ZEKERİYA TEMİZEL (İzmir) - ...bütün önlemlerin hiçbirisini bunlar alamazlar zaten, isteseler de alamazlar. Öyle bir masrafın altına girerlerse de zaten bu defa size asla istediğiniz fiyatlarda yemek memek bir şey veremezler. O nedenle, bu şekildeki gıdalarla, hele özellikle yapay kimyasallarla doldurulmuş koruyucuların içerisine doldurularak askerlere veriliyor, bozulmasın, kokmasın, bir şey olmasın diye. İçerisindeki yapay koruyucu miktarına bakın yeter o. Bu konuda bir denetimin yapılmadığını biliyorum. Yemek veriliyor, içerisine koruyucu olarak ne dolduruyor bunlar? Tavuk veriyor, tavuklar herhangi bir şekilde kokmasın veya kokusu belli olmasın diye ne veriyor? Kaldı ki zaten tavuğu yeniden korumaya gerek yok. O tavukların yüzde 90'ı otuzuncu günde kesilmezse otuz dördüncü günde kendiliğinden ölecek yaratıklar. Bunlarla falan asker beslemek olmaz, bunlarla beraber ordu beslemek olmaz. O nedenle, levazım konusunu bir kere daha değerlendirmekte büyük yarar var. Askerî okullarla ilgili olarak değerlendirmeyi bir defa daha yapmakta yarar var.

Son olarak da Gülhane Askerî Tıp Akademisiyle ilgili geçen yıllarda yaptığım değerlendirmeyi yapacağım. Savaşan insanların, savaşta yaralanan insanların, savaş psikolojisiyle darmaduman olmuş insanların; sıradan insanlarla, normal yaşayan insanlarla, bu psikolojik durumlarla karşı karşıya kalmayan insanlarla aynı hastanelerde aynı sıralara girerek tedavi edilmeleri diye bir kavram yok. Bu kadar insan savaşıyorsa bu kadar insan yaralanıyorsa bırakın da o kendi özel koşulları içerisinde uzmanlaşmış olan insanlarla tedavi edilsin. Birazcık da farklı bir muamele görsünler ne olur ki? Madem böyle bir kurum kuruyorsunuz almayacaksınız insanların elinden bazı olanakları. İnsanları sıradanlaştırarak özel olarak eğittiğiniz insanların, o özellikleri nedeniyle kendilerinin hiçbir ayrıcalığa tabi olmayacağını onlara göstermekten ne kazancınız olabilir ki? Burada şehit aileleri ve gazi yakınları, gazilerle ilgili olarak sürekli olarak ayrıcalık yaratıyoruz. Ee o zaman?

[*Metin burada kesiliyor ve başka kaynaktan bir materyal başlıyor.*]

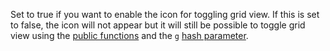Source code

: Set to true if you want to enable the icon for toggling grid view. If this is
set to false, the icon will not appear but it will still be possible to toggle
grid view using the [public functions](#MONKEY) and the `g` [hash
parameter](#MONKEY).
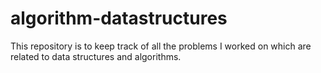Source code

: # algorithm-datastructures
This repository is to keep track of all the problems I worked on which are related to data structures and algorithms.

Değerli arkadaşlar, bütün bunların hepsi, toplumda ayrı bir sınıf yaratmak ve o sınıfı o toplumun dışında tutma anlamına kesin olarak gelmez. Geçmişte bu çok rahatlıkla yürütüldü. Bu sınıfla yani savaşan insanlarla, askerler ile toplum iç içe gayet rahat bir şekilde yürüdü. Asıl bundan sonra sorun olmaya başlayacak. Bir terör örgütünün amacı bu değilse bile böyle bir amacı sağlayabileceğini bilse sizi temin ederim bunları yapardı. Başarısız olmayı göze alarak bunu yapardı.

Yeniden, çok daha sağlıklı ve güvenlikli bir şekilde, sadece silahlardan ve asker güvenliğinden konuşmayacağımız, ülkemizin savunmasıyla ilgili farklı projeler konuşacağımız bir bütçeyi diliyor, bütçenizin hayırlı olmasını temenni ediyorum.

Teşekkür ederim Sayın Başkanım.

BAŞKAN - Teşekkür ederim Sayın Temizel.